The Last Girl by Nadia Murad

It’s the global season of sheltering in place. For once, we are all together experiencing the same challenge, and most of us have figured out how to best cope over weeks of quarantining. My way to cope has been to lose myself in the world of books. And the latest gem I found is a book called The Last Girl by Nadia Murad. In these challenging times, it makes me realize that had we all stood together against the horrors shared in this book, perhaps this world would be a better place.

The book paints the life of the author from her childhood in a Yazidi village (Kocho) in Iraq to her journey abroad after surviving a genocide. The landscape of beautiful villages, the community life, and the strong bonds of caring people. It sketches out the outlines of Yazidism for the reader – drawing upon lives of characters who lost their lives for their way of life. Learning about this way of life from a Yazidi who lost her mother and siblings to the blind anger during a recent power struggle in Iraq, simply because they believed something different is heartbreaking but also enlightening of true human nature. Could we really defend that any higher power would condone lost lives and the insurmountable sorrow that comes with it? Would it really condone violence against an entire community, sex slavery of young girls, and inhuman treatment of children?

And yet, this book draws out the extreme goodness and the debilitating suffering of humans. It’s a story of how people come together in times of distress to support each other, to spend every penny they own to help a woman escape, and how with utmost hope they run over landmines ridden farms to taste freedom one last time. It’s a story of hardship, interwoven with a thread of hope, with both stories of loss and the spirit of survival. It is an example of how a belief can take the form of both a demon bigger than humanity, and selfless love that discounts ones own life for the life of another.

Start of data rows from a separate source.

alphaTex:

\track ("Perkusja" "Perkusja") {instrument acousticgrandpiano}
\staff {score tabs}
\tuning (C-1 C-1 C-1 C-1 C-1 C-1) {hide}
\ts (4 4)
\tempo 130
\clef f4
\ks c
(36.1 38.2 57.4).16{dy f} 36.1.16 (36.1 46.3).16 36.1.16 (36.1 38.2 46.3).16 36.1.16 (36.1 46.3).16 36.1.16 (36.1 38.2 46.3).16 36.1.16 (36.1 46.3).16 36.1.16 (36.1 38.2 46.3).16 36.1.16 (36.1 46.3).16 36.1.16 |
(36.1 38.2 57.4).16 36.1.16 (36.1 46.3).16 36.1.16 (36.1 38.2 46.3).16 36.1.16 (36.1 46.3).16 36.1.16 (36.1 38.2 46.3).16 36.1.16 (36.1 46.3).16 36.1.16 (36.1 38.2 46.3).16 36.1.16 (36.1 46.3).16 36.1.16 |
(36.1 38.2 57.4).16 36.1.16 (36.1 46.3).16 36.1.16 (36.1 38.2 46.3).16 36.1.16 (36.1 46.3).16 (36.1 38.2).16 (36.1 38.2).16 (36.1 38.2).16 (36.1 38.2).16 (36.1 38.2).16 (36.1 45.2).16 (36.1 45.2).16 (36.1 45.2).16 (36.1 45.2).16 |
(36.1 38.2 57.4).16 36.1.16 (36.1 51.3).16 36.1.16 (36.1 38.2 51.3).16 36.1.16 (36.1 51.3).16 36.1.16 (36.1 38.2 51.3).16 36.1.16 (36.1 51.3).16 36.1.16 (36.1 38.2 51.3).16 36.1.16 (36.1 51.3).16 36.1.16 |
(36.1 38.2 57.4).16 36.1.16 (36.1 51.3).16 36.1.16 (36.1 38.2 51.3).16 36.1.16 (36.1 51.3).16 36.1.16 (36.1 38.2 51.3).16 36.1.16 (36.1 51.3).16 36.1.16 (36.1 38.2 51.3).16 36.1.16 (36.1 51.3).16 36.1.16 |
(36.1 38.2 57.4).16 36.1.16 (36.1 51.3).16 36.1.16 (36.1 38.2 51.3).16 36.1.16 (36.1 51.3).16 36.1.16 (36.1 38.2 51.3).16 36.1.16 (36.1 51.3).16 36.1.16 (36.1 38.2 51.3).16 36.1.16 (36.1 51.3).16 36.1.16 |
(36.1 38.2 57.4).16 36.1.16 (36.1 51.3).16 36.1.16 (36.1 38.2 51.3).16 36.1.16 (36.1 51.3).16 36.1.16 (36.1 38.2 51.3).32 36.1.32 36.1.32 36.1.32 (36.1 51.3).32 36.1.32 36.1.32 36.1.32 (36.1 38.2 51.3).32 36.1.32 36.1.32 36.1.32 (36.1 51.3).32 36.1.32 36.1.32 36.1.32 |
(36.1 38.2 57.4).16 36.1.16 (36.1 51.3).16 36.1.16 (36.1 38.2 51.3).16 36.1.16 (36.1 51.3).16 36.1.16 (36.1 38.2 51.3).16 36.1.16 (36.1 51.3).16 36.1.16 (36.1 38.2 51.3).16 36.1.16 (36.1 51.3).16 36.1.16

You may say that this is a story of millions of people around the world, from jews in Germany to Muslims in India, and you would be right. But there are a few very distinct reasons to lap this book up:

  1. The author really has a flare for raw but poetic writing. She is able to draw upon the visual images of her childhood with the simplicity of a child and also explain the impact on her community with the clarity of an adult at the very same time. It’s the story of lives lost but from the eyes of a survivor, and that offers the perspective often missing
  2. This is a beautiful and incomplete primer on Yazidism and how the geographical location of this community amidst the staunch Sunni villages and in the presence of ISIS led to the very roots of their culture and religion to be questioned, attacked, and almost wiped out
  3. Nadia Murad, the author, has done tremendous work in support of victims of genocide and has also won the Nobel Peace Prize. She, with little support, left her beloved homeland behind to bring more visibility to this issue and to become a pillar of support to others. If we, as educated and forward individuals of society, don’t learn about her and support her then we are truly not playing our part
  4. Last but not the least, we can only support the diversity in this global human village if we can learn about each other with an open mind and be appreciative of the goodness in each belief system. I, for one, didn’t know much about Yazidism and have found it extremely inspirational

Importantly though, this isn’t about education on a religion, but instead it is the story of how human intolerance and extremism can destroy a beautiful concept and in the attempt to destroy a concept, ruin an entire community. Having grown up as a Hindu, I was taught that all religions are just different paths to reach the ultimate goal of falling out of the circle of time. Admittedly, everything any religion says is debatable, and yet not something one should ever be killed or abused over – there is no reason for children to see their mothers be shot, or for young girls to be taken as slaves, and young boys to be brought up with complete strangers attempting to shove down beliefs that got their elders murdered in front of their innocent eyes. There is no reason in this world to treat a community or religion as text written with pencil that one can erase forever… there is no reason to take away from Earth the very presence of their heritage.